=== Textausschnitt ===

Wilde Möhre Festival kritisiert ZDF-Beitrag

Wilde Möhre Festival kritisiert ZDF-Beitrag

8. November 2021 Aus Von SR

Die Crew vom Wilde Möhre Festival wehrt sich gegen einen ZDF-Beitrag der Sendung „Frontal“. Danach soll die Redaktion auf „eklatante Weise gegen journalistische Standards“ verstoßen und „Missgunst und Spaltung“ befördern. In seiner Sendung vom 2. November kritisiert „Frontal“, dass Finanzmittel aus dem Strukturstärkungsgesetzes im Rahmen des Kohle-Ausstieges zweckentfremdet verwendet werden. 40 Mrd. Euro fließen in die ehemaligen Braunkohle-Regionen, um Jobs für die dort Beschäftigten zu schaffen.

Das Musikfestival Wilde Möhre liegt in der Niederlausitz, einem ehemaligen Braunkohleabbaugebiet und ist damit grundsätzlich förderungsfähig. Nach “Frontal” sind 19 Mio Euro aus den Strukturfördermitteln an die „Wilde Möhre“ geflossen. Die Sendung hinterfragt, inwieweit durch derartige Projekte Jobs für die ehemaligen Braunkohlebeschäftigten geschaffen werden.

Original-Beitrag von “Frontal”

=== Einträge im Datensatz ===

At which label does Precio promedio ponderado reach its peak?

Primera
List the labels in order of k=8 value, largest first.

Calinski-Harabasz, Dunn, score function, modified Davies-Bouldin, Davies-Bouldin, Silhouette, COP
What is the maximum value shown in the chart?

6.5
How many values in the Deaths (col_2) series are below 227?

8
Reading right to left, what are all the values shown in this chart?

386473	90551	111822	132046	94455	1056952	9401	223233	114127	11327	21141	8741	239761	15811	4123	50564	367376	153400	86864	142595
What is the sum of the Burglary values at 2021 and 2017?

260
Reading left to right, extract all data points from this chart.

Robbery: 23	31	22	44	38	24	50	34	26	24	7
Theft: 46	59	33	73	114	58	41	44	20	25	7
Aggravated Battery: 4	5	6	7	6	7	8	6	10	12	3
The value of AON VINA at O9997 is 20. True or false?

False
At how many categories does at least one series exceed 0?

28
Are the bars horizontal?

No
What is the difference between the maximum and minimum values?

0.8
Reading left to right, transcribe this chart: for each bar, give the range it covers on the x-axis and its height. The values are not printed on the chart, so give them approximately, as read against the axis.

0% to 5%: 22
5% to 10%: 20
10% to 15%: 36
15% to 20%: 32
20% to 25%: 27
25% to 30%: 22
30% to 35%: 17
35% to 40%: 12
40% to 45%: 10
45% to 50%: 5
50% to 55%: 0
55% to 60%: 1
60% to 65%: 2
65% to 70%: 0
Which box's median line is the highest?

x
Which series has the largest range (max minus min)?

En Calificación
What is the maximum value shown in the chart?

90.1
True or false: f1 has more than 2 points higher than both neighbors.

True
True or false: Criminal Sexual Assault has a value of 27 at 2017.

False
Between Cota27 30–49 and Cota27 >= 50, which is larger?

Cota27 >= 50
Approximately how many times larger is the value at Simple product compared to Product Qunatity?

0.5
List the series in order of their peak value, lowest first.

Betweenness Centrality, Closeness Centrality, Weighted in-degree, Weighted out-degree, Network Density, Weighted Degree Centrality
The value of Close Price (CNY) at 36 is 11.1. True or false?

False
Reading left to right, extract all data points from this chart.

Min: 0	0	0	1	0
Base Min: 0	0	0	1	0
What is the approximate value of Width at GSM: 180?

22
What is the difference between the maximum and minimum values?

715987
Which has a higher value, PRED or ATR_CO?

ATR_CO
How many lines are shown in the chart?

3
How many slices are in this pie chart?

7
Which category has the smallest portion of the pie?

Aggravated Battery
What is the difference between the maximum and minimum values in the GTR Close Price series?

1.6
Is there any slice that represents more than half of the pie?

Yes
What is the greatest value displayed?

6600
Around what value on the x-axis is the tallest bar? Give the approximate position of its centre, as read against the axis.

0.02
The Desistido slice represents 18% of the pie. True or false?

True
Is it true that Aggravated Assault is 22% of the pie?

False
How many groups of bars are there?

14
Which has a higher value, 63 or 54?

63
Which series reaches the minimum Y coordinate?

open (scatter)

===

Deine Aufgabe A
Schreib aus dem Text über das Wilde Möhre Festival die Stelle von „Die Crew vom“ bis „Braunkohlebeschäftigten geschaffen werden.“ Wort für Wort ab.
Deine Aufgabe B
Wie viel Geld ist laut „Frontal“ aus den Strukturfördermitteln an die Wilde Möhre geflossen, wie es im Text über das Wilde Möhre Festival steht?

Deine Antwort A
Die Crew vom Wilde Möhre Festival wehrt sich gegen einen ZDF-Beitrag der Sendung „Frontal“. Danach soll die Redaktion auf „eklatante Weise gegen journalistische Standards“ verstoßen und „Missgunst und Spaltung“ befördern. In seiner Sendung vom 2. November kritisiert „Frontal“, dass Finanzmittel aus dem Strukturstärkungsgesetzes im Rahmen des Kohle-Ausstieges zweckentfremdet verwendet werden. 40 Mrd. Euro fließen in die ehemaligen Braunkohle-Regionen, um Jobs für die dort Beschäftigten zu schaffen.

Das Musikfestival Wilde Möhre liegt in der Niederlausitz, einem ehemaligen Braunkohleabbaugebiet und ist damit grundsätzlich förderungsfähig. Nach “Frontal” sind 19 Mio Euro aus den Strukturfördermitteln an die „Wilde Möhre“ geflossen. Die Sendung hinterfragt, inwieweit durch derartige Projekte Jobs für die ehemaligen Braunkohlebeschäftigten geschaffen werden.

Deine Antwort B
19 Millionen Euro.